Biomarkers were described and compared using median and MAD (median absolute deviation scaled with factor 1.4826). The latter provides a robust estimate of standard deviation. Associations between biomarker values were assessed using Spearman’s correlation coefficient and visualized using scatter plots. Systematic concentration differences between the two sample treatment groups were estimated as the following: For each sample percentage, differences were calculated as (Y − X)/X × 100% (X = concentration in samples without pre-treatment, Y = in samples with pre-treatment). Median percentage deviations and ranges (Min–Max) of single deviations were derived. Comparison of Elecsys vs. MSD numeric outputs was performed using Spearman’s correlation coefficients and scatter plots. The biomarker levels in the diagnostic groups Aβ-positive and Aβ-negative were compared using Mann-Whitney test. Due to the exploratory character of this study, unadjusted p-values are reported. The ability of biomarkers to detect amyloid positivity was evaluated using ROC-AUC analysis. 95% confidence intervals of AUC estimates were calculated using DeLong method. AUC values were compared using DeLong test. For bivariate classification of Aβ-positive vs. Aβ-negative, including the Aβ42/Aβ40 ratio and the ApoE4 allele frequency in the model, we performed logistic regression. To avoid overfitting, a leave-10-out cross-validation was applied. For all three methodological approaches, namely (i) Elecsys measurements in plasma without pre-analytical IP, (ii) Elecsys measurements in IP-eluates, and (iii) MSD measurements in IP-eluates, we calculated logistic regression single marker classifications (considering the Aβ42/Aβ40 ratio, only) and bivariate classifications including the Aβ42/Aβ40 ratio plus the ApoE4 allele frequency.

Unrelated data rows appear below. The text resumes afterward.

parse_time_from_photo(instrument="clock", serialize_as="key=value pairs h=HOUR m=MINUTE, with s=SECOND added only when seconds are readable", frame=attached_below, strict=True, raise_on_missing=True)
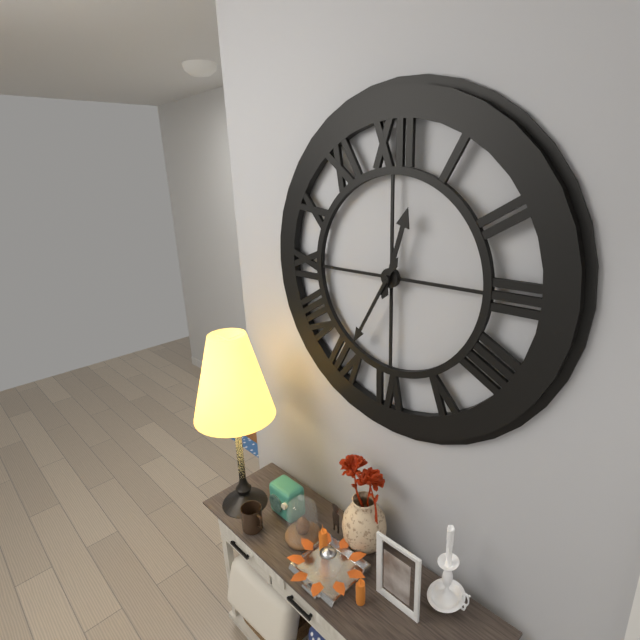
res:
h=12 m=35
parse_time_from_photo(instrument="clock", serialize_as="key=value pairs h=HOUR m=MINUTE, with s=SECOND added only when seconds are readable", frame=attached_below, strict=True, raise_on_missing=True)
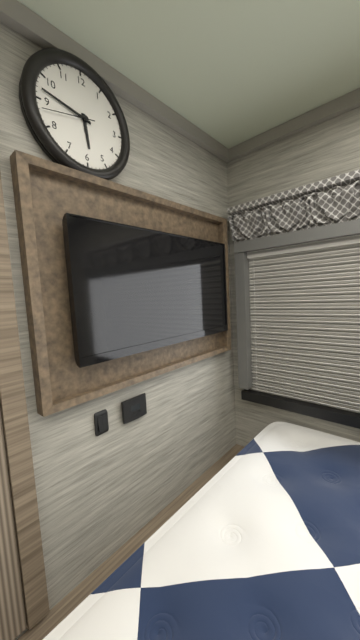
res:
h=5 m=47 s=43
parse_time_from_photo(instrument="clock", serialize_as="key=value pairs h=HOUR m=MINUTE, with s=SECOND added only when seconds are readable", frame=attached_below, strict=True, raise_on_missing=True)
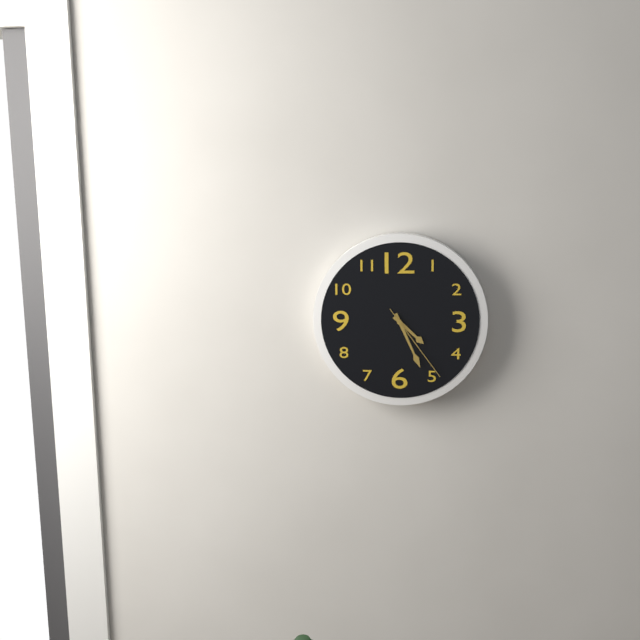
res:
h=4 m=26 s=24
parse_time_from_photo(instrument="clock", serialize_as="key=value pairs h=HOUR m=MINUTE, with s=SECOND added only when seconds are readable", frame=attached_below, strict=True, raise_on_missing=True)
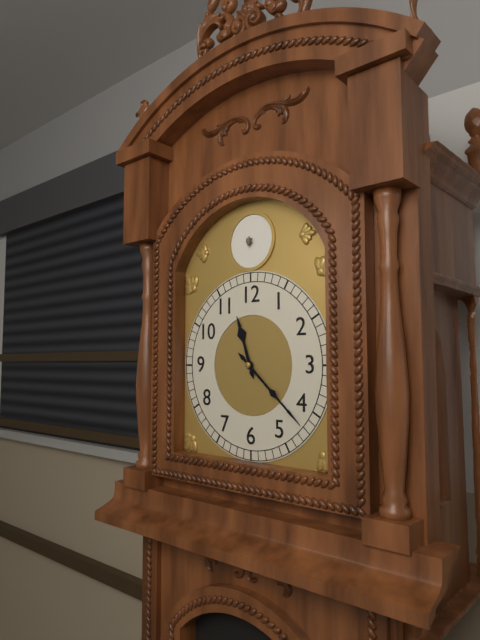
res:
h=11 m=22
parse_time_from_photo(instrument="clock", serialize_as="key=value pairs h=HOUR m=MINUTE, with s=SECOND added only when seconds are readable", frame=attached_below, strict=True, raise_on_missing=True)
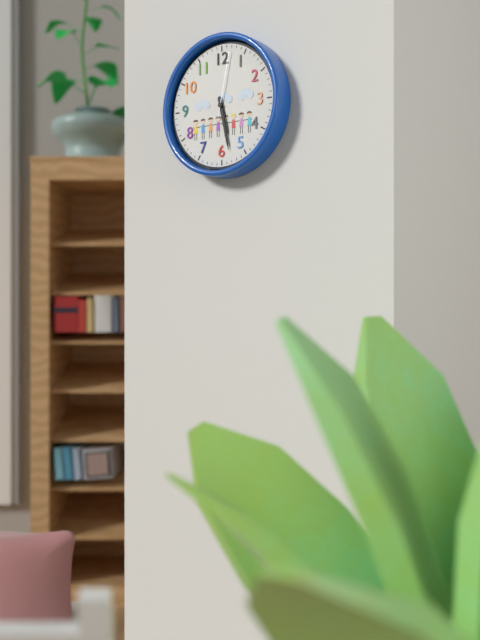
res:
h=5 m=28 s=2
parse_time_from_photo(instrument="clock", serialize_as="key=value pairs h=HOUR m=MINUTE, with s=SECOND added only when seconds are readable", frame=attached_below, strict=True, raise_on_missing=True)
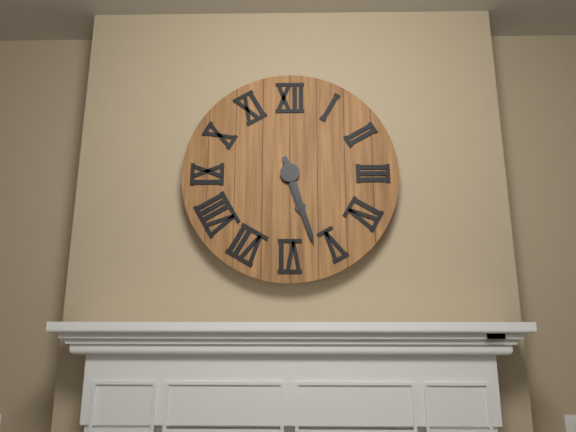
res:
h=5 m=27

Comparison of Elecsys plasma Aβ measurements without and with pre-analytical magnetic bead Aβ IP
In total, n = 80 EDTA-plasma samples were analyzed on Elecsys, each one with and without pre-analytical Aβ-IP. The Aβ40 concentrations measured in plasma without pre-treatment were positively and strongly correlated to those determined in diluted IP-eluates derived from pre-analytical magnetic bead Aβ IP (Spearman’s ρ = 0.901, p < 0.0001, Fig. 2a). The correlation between the Aβ42 concentrations in plasma (direct measurements) and those in diluted IP-eluates was less pronounced (Spearman’s ρ = 0.658, p < 0.0001, Fig. 2b). Regarding the Aβ42/40 ratios, again, we observed a positive correlation between direct plasma measurements and IP-eluates (Fig. 2c). The corresponding correlation coefficient was 0.445 (Spearman’s ρ) and thus smaller than those of the individual Aβ peptides.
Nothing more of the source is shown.